THE TASK -
Change "whiskers" to "whisker range" in the lines from the line with "Low (<4m): median" up to and including the line with "High (≥7.5m): median", leaving everything else in them as it is. Give back only those lines.

THE DATA -

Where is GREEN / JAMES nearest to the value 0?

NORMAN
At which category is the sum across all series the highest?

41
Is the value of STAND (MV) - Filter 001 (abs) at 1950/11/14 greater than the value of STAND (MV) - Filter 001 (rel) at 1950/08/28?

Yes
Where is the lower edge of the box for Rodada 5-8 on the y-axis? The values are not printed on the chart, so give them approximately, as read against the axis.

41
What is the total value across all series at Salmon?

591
---
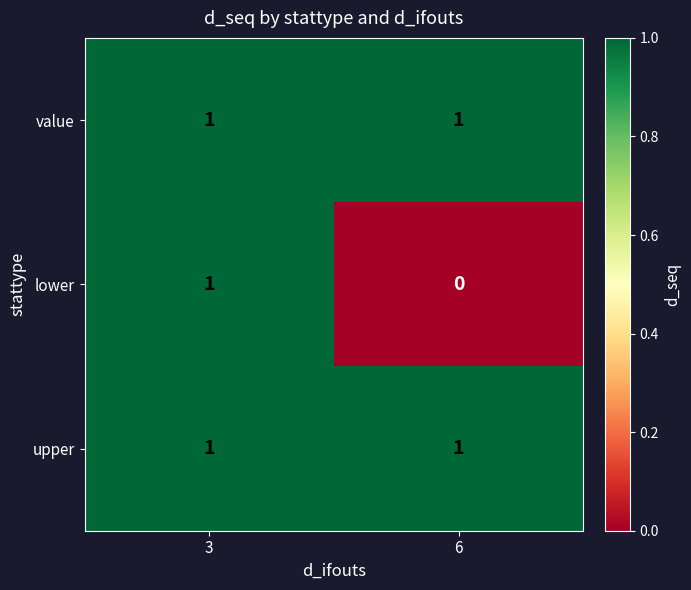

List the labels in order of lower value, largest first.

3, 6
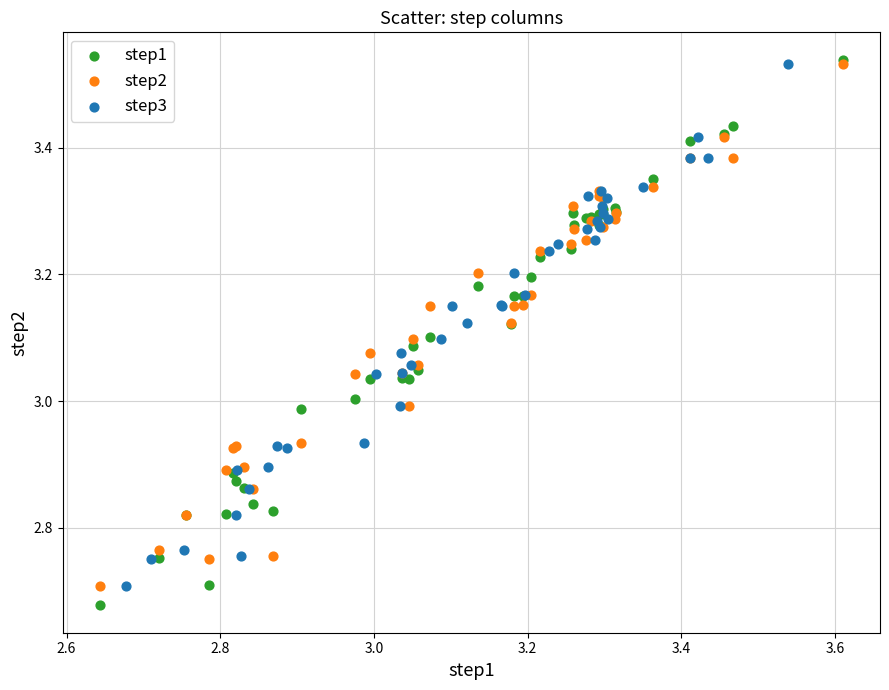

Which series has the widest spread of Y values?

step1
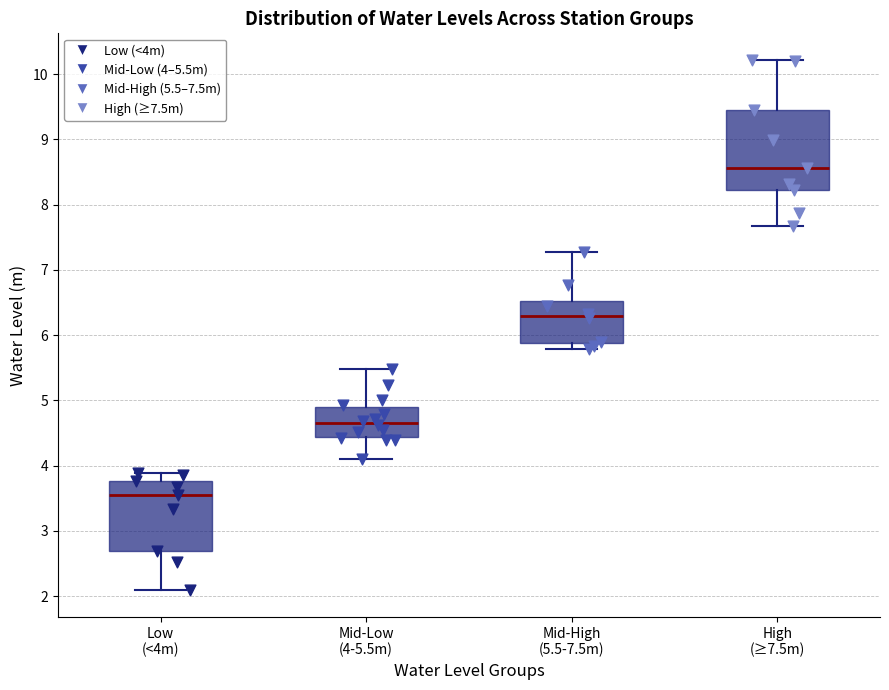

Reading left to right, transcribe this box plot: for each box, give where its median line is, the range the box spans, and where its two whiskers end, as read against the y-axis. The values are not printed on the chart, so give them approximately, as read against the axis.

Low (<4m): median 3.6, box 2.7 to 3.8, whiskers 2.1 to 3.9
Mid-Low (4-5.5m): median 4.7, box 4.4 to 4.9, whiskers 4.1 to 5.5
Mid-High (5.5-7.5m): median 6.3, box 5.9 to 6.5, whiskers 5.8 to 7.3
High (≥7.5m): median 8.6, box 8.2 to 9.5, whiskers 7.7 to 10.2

EXERCISE ANSWER -
Low (<4m): median 3.6, box 2.7 to 3.8, whisker range 2.1 to 3.9
Mid-Low (4-5.5m): median 4.7, box 4.4 to 4.9, whisker range 4.1 to 5.5
Mid-High (5.5-7.5m): median 6.3, box 5.9 to 6.5, whisker range 5.8 to 7.3
High (≥7.5m): median 8.6, box 8.2 to 9.5, whisker range 7.7 to 10.2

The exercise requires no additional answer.